Hello there. I am new here. I was looking for a place to vent and get information and help managing my Fibromyalgia. I was first thought to have MS a couple of years ago when I started getting chronic neck and shoulder pains. After a few years of MRI's, spinal tap, and EMG's. They did find some lesions in my neck etc., but I got a second opinion and was later diagnosed with Fibromyalgia. I do feel comfortable with this diagnosis as when I researched it I realized that it sounded finally like exactly what I have.
While I am relieved to finally have a diagnosis and a treatment plan I still feel don't feel like I am on a good path to getting better. I am a caregiver...I manage a home healthcare agency,and a mother of three. Lately I have been feeling really discouraged because all this new pain keeps coming up on top of my neck and shoulder flares and at times I just feel hopeless and helpless.
I try to express my pain to my spouse, and my doctor but I don't think anyone quite understands how I feel. My spouse is a very loving and caring man, and definately helps me pick up the slack, but I feel like I complain too much. One day my neck is burning, next the muscles in my arms are burning, and the next I am getting shooting pains in both syatic nerves. I feel like nobody really takes me seriously cause it's so often a changing problem and a changing pain. I always have chronic pain in my neck, but lately it's just been getting worse other places and I just feel so discouraged. My physical therapist gets to work on one problem and is all confused when I tell him the next time that the majority of the pain is all together in a different place.
I think just talking to other people that experience some of the same things may help me. I really want to keep on working and doing my motherly duties. I'm afraid if things don't get better soon that I will lose my position in my job and income that I worked tirelessly for years to get. I feel so guilty sometimes. When I am not at work I am nearly always laying down trying to get sleep that rarely ever comes. I get so frustrated when I can't get comfortable and it makes my anxiety through the roof.

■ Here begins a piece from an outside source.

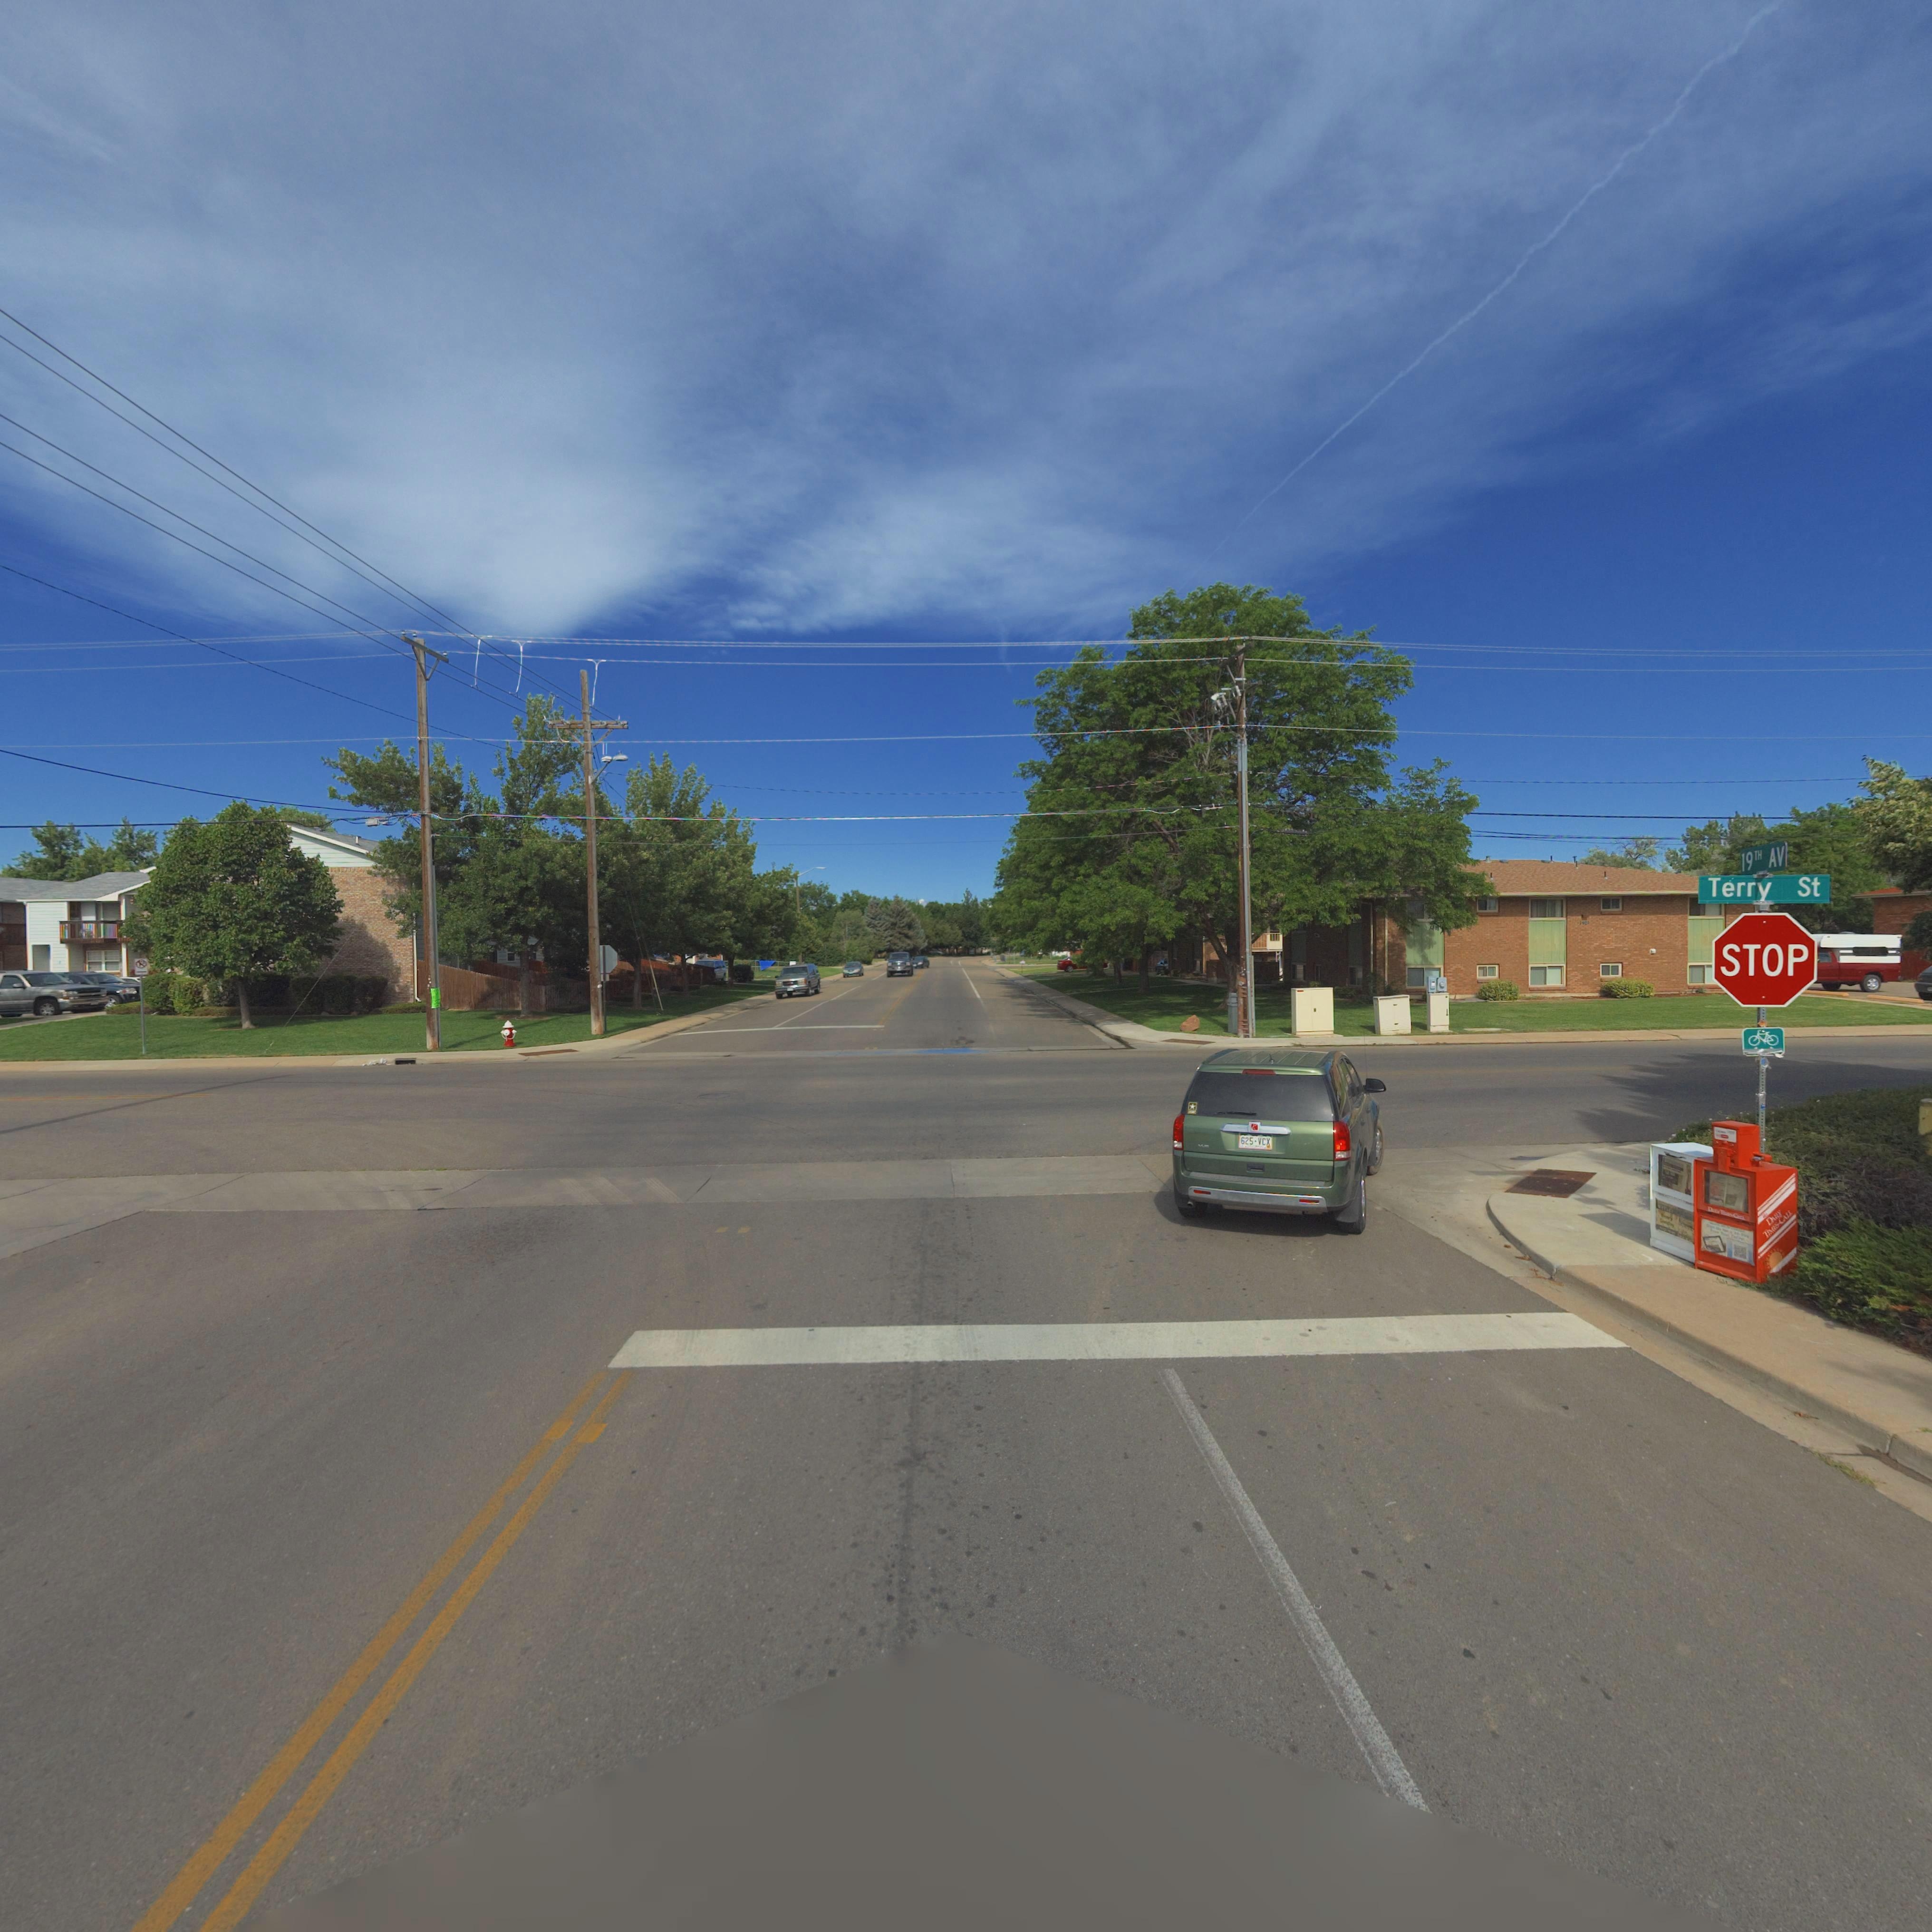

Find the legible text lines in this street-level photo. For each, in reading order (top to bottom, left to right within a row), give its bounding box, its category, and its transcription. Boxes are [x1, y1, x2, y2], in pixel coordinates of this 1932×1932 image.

[1741, 845, 1785, 872] StreetName: 19TH AV
[1707, 876, 1820, 901] StreetName: Terry St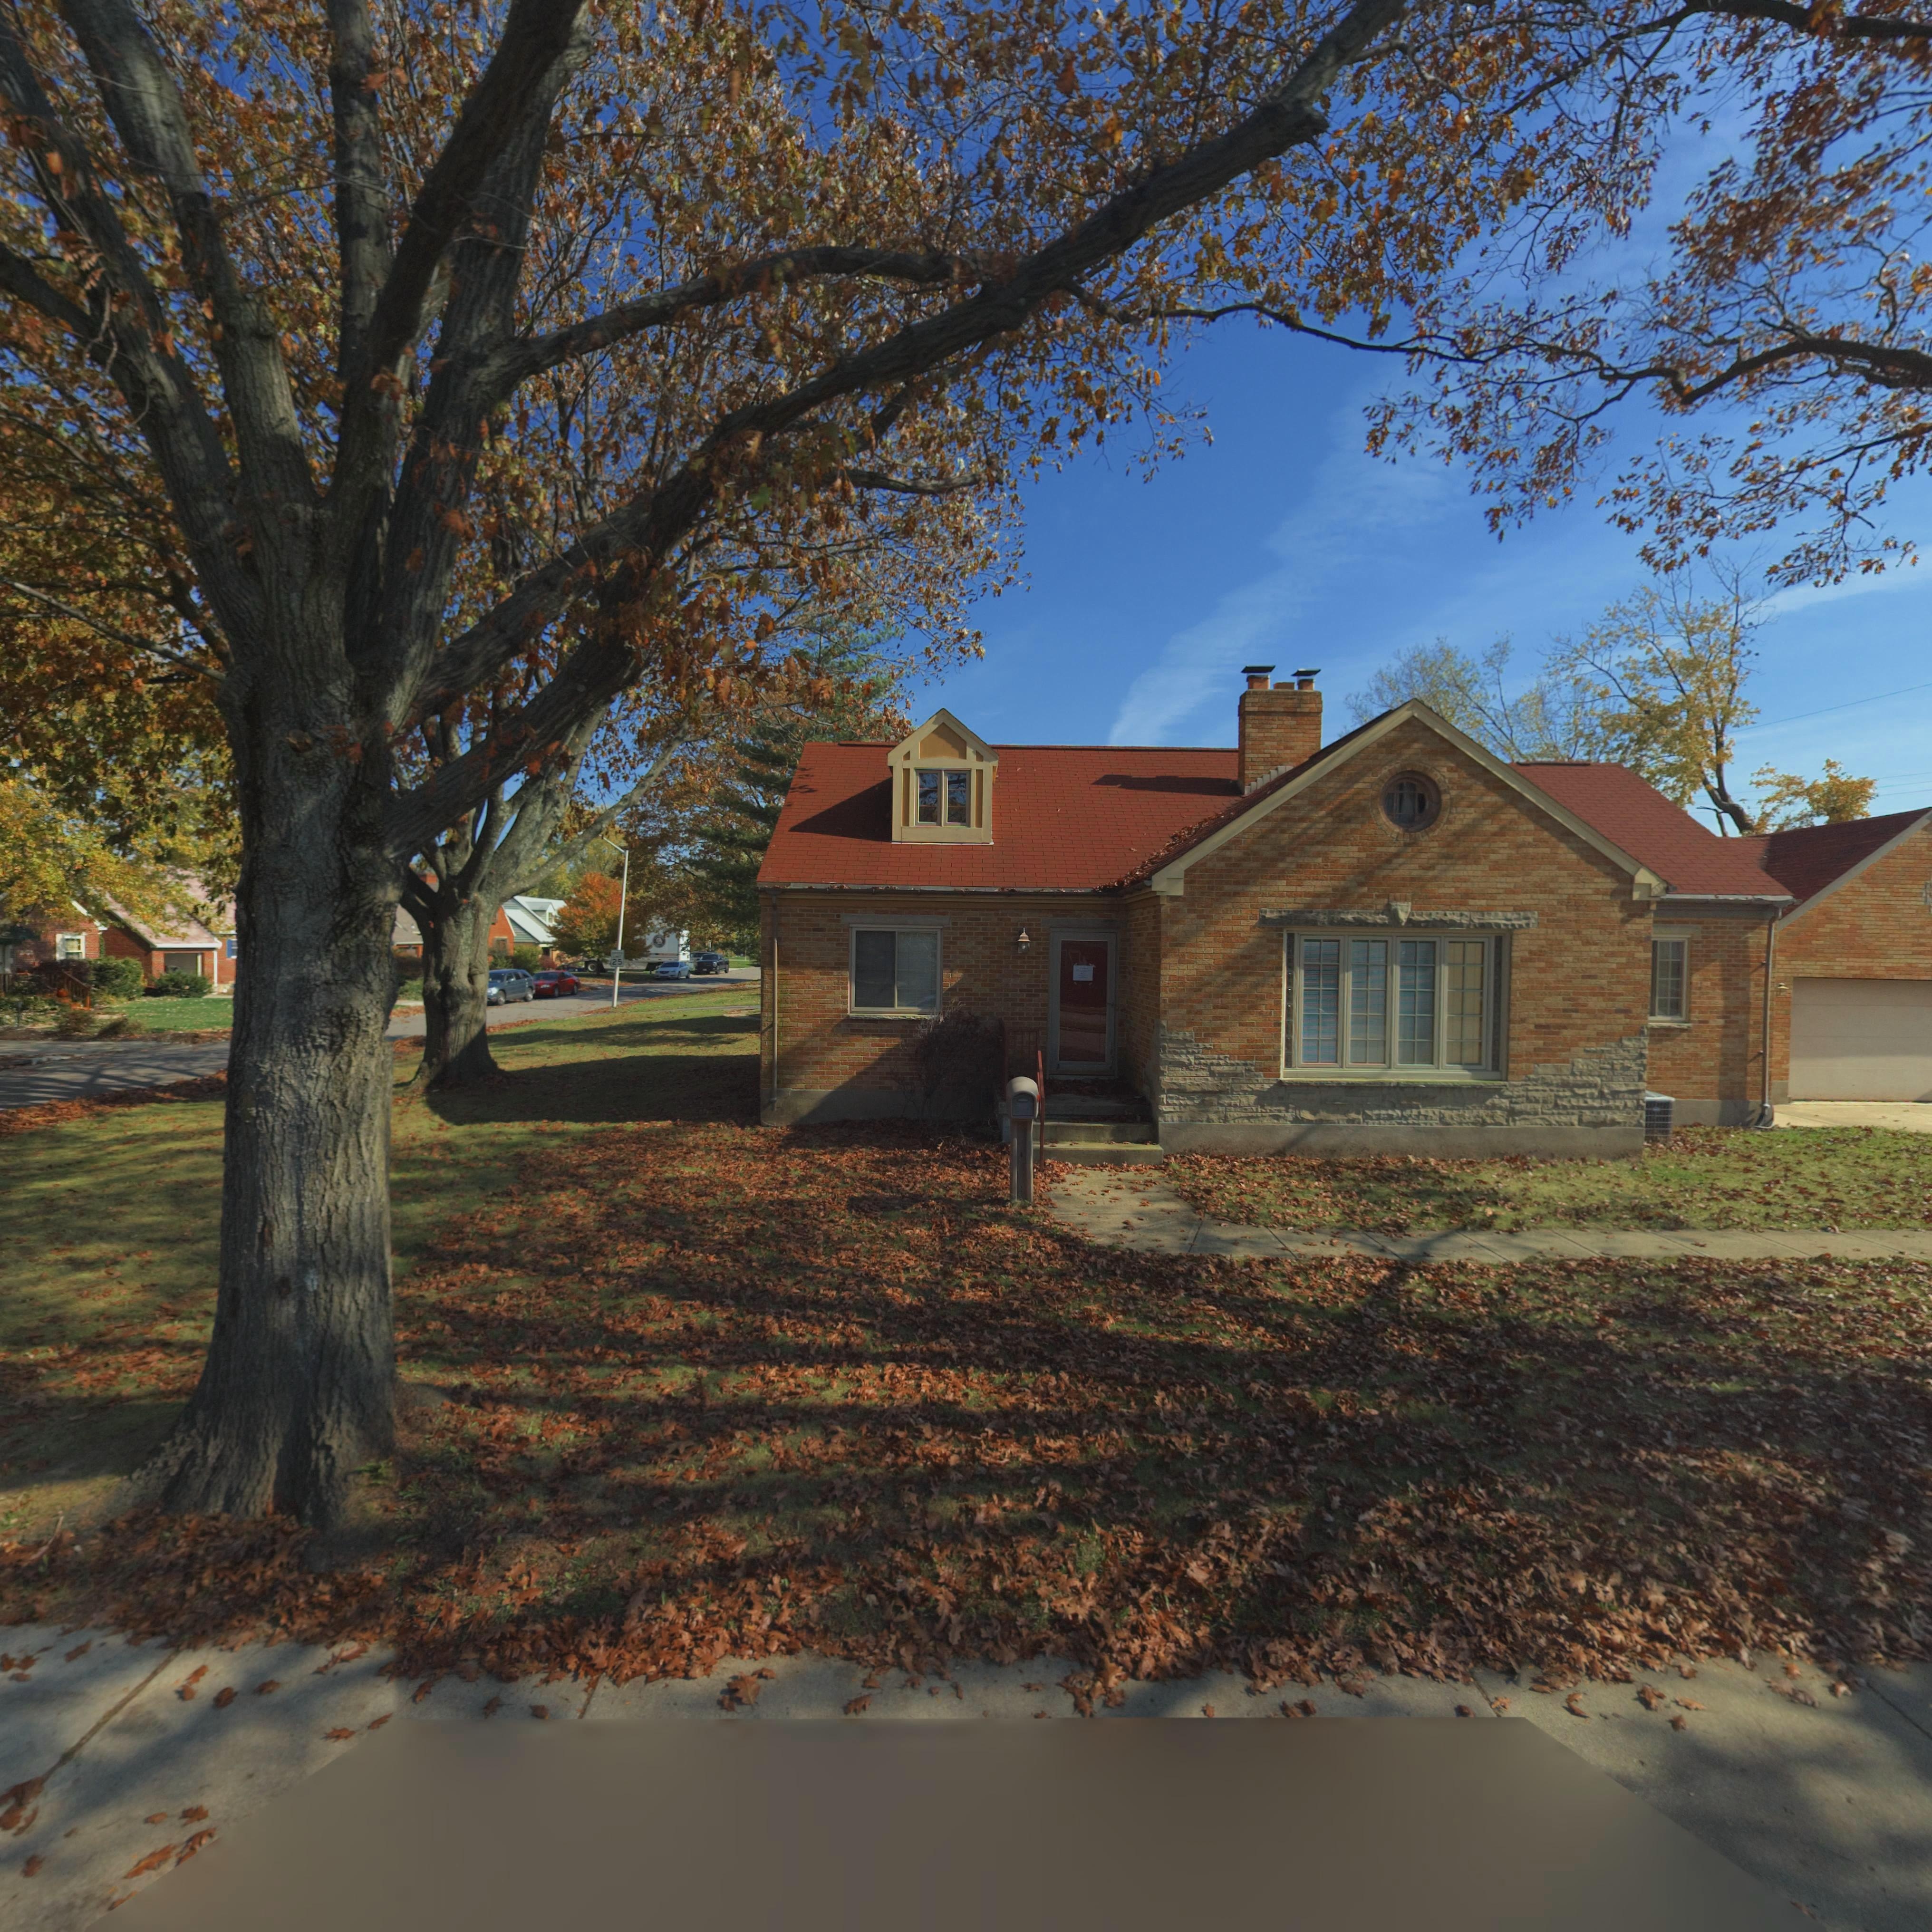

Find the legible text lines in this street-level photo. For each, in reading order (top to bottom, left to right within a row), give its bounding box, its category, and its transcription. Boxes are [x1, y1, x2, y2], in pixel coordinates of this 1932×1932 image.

[612, 958, 623, 966] None: 25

I used to be such a better mother and housekeeper then I am now. My sons are 16,15,11 and they are really loving understanding children. They help me and understand my pain and don't want me to feel guilty when I am down. I still can't help but feel guilty that I have no energy to do the things and be the person that I once was for them. That is the hardest part for me. I still try to keep things clean everyday and make sure there is a good meal when they get home from school....but it's a struggle and it never used to be.
I'd just like some advice from someone that has dealt with this longer and maybe some help about how you cope and get through the day and all the duties of life with this disorder.